Finding adoptive parents is already hard enough. Where are you going to find 1 million sets of parents a year for a high risk, medically questionable population? If adoptive parents cannot be found, do these unfortunate, parentless children then end up in the hellish orphanages that we have all seen the pictures and which CurlyIam alludes to? The reality is that abortion happens because the natural caretakers of the future child, its progenitors, feel themselves UNABLE or UNWILLING to care for the child. That's a big gap in caretaking ability.

 

Let's see:

 

(1 million averted abortions/year) * (USD 25,000 for womb space + USD150,000 for 18 years of support and medical care) = USD175,000,000,000 per year.

 

And that's conservative, becuase I didn't account for major medical problems, just ordinary support. I am compassionate, but can't fathom our rich society absorbing this kind of burden. Much less the poorer countries.

 

I'd rather use that money on the "already-born", not to mention pregnancy prevention, better contraception, drug treatment, education, etc., thus attacking the problem of unwanted fetuses at its ROOT cause. I see abortion, particularly of early stage embryos or medically impaired fetuses, as a sometimes painful necessity, but not a crime equivalent to murder. And guess what? So does most of the US population.

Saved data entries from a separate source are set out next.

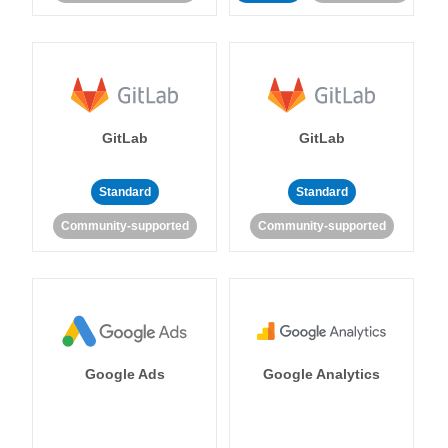
GitLab
GitLab
Standard
Standard
Community-supported
Community-supported
Google Ads
Google Analytics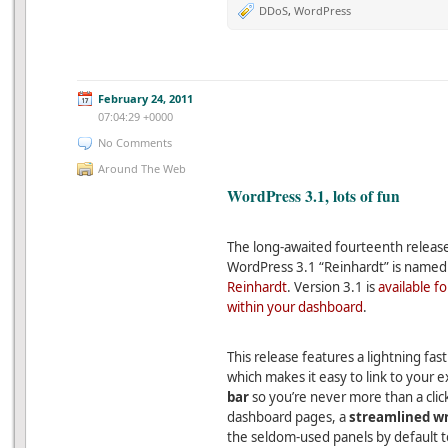
DDoS
,
WordPress
February 24, 2011
07:04:29 +0000
No Comments
Around The Web
WordPress 3.1, lots of fun
The long-awaited fourteenth release
WordPress 3.1 “Reinhardt” is named
Reinhardt
. Version 3.1 is
available f
within your dashboard
.
This release features a lightning fas
which makes it easy to link to your 
bar
so you’re never more than a cli
dashboard pages, a
streamlined wr
the seldom-used panels by default to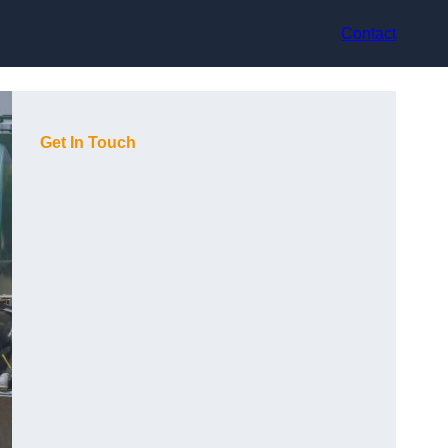
Contact
Get In Touch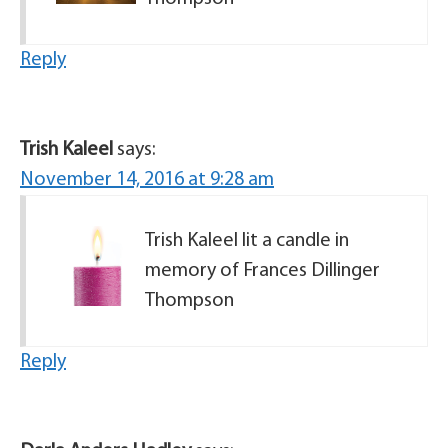
Reply
Trish Kaleel
says:
November 14, 2016 at 9:28 am
Trish Kaleel lit a candle in
memory of Frances Dillinger
Thompson
Reply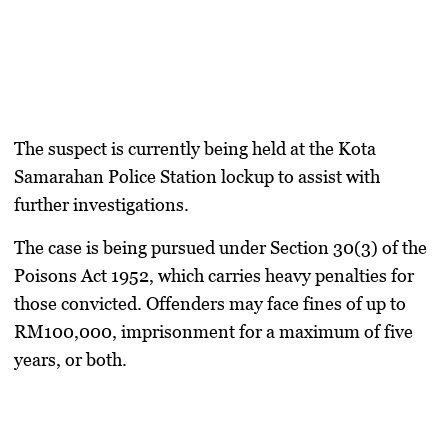
The suspect is currently being held at the Kota
Samarahan Police Station lockup to assist with
further investigations.
The case is being pursued under Section 30(3) of the
Poisons Act 1952, which carries heavy penalties for
those convicted. Offenders may face fines of up to
RM100,000, imprisonment for a maximum of five
years, or both.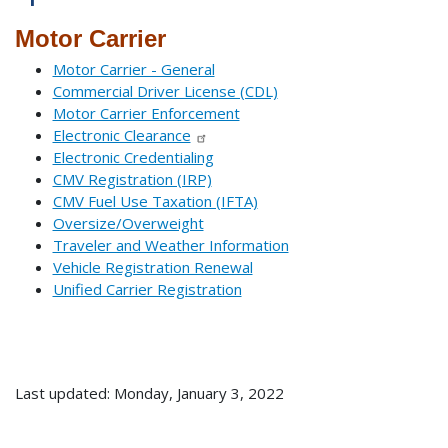
Motor Carrier
Motor Carrier - General
Commercial Driver License (CDL)
Motor Carrier Enforcement
Electronic Clearance
Electronic Credentialing
CMV Registration (IRP)
CMV Fuel Use Taxation (IFTA)
Oversize/Overweight
Traveler and Weather Information
Vehicle Registration Renewal
Unified Carrier Registration
Last updated: Monday, January 3, 2022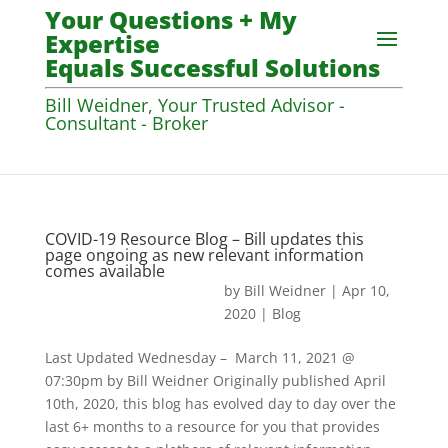
Your Questions + My
Expertise
Equals Successful Solutions
Bill Weidner, Your Trusted Advisor -
Consultant - Broker
COVID-19 Resource Blog – Bill updates this
page ongoing as new relevant information
comes available
by
Bill Weidner
|
Apr 10,
2020
|
Blog
Last Updated Wednesday – March 11, 2021 @
07:30pm by Bill Weidner Originally published April
10th, 2020, this blog has evolved day to day over the
last 6+ months to a resource for you that provides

I'm a little behind in reading threads, so pardon me for coming in so late. I think you raise a lot of interesting questions, SoleMate; questions that need to be answered before I could back such an "alternative" to abortion. I certainly would not back it as a "replacement" for abortion in any event; in other words, making abortion illegal.

 

In theory this sounds good, but I don't think it would work in practice. I'm willing to go out on a limb here and say that the majority of abortions are most likely elected by low-income women. So yeah, who's going to foot the bill for this new idea? Too many loose ends.